The OTA say they have also knocked at the doors of the Minister of Regional and Local Government, Housing and Rural Development, Lieutenant-General Charles Namoloh without success.

Tjiunde said that even theOvaherero Paramount Chief Kuaima Riruako was gazetted but their councillors are still struggling to be recognized with other traditional authorities, adding that they are scattered in the jurisdiction of others.

“This lack of gazetting is posing difficulties in the proper expedition of our duties as an Ovaherero Traditional Authority,” said Tjiundje, adding that government and its officials “do not seem to recognize the OTA as a bona fide and legal authority that it needs to communicate with”. He said other traditional authorities have councillors in areas presumed to belong to other traditional authorities but they are being recognized and gazetted.
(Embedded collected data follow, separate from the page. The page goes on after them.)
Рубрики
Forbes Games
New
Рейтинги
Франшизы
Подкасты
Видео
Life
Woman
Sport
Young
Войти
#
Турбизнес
But the Deputy Director of Regional Councils and Traditional Auhtorities in the Ministry of Regional and Local Government, Housing and Rural Development, Prisca Nangoma Anyolo, said last year at the stakeholder information sharing meeting on communal land in Gobabis that the only way to avoid overlapping and conflicts between different traditional authorities in the Omaheke Region is to have people in a certain constituency or area falling under one recognized authority irrespective of their origin. She said government was weighing up such a reform, which she said would hopefully resolve the problem of giving recognition to traditional authorities, their chiefs and councillors.

“It is like we are no more in an independent Namibia, we are creating homelands again. We must learn to live in peace with our neighbours,” she stressed, adding that sometimes politics get into traditional matters and bring about confusion.

Anyolo referred to traditional authorities in the north where as an example one would fall under the Oukwanyama Traditional Authority whether one speaks Chokwe, Otjiherero, Nama or Ndonga. She proposed that for example in Aminuis the recognized traditional authority be the Ovaherero Traditional Authority and whether you belong to the Zeraua, Chief Kgosiemang (late), or Bakglagadi, you fall under that traditional authority.

Making another example she spoke of the Epukiro Constituency, where the Ovambanderu Traditional Authority is recognized, saying that if you live in that area you must fall under that authority.

But the majority of traditional leaders have rejected such a move, saying that it would bring division and clashes between already established traditional authorities living in one constituency or area. Acting Chief of the Batswana ba Namibia Traditional Authority, Jamian Lebereki, said that bringing one traditional authority under another would bring chaos.

He said it was fine for traditional authorities to work together and assist subjects of another traditional authority falling under his jurisdiction, but to say one authority should rule over another would not be right.

Chief Frederick Langman of the #Kao //Aesi Traditional Authority shared Lebereki’s sentiments, saying that although most of his followers are based in the northern part of Gobabis, many are scattered all over Epukiro, Aminuis, Skoonheid, Otjombinde, Eiseb and Otjinene.

He said that traditions differ and the reason traditional authorities have been instituted is to improve the living conditions of people under his jurisdiction.

Chief Tumbee Tjombe of the Ovaherero Traditional Authority is also adamant that such a move would bring further hostility between the traditional authorities.

“If we (traditional authorities) understood each other from the onset, it would have been easy,” he reckoned, saying that government should not have left a vacuum for everyone to start choosing or creating own leaders.

Regional councillors, traditional leaders and others are also encouraged to register for communal land rights before the end of February deadline.

Governor of Omaheke Festus Ueitele made an appeal last year to all to register for rights to communal land for security of tenure.

He further explained that the Communal Land Reform Act (No 5 of 2002) was enacted with the purpose of improving the system of communal land tenure and authorized the creation of communal land boards in all regions of Namibia, which are empowered to oversee the allocation and cancellation of customary land rights by chiefs and traditional authorities.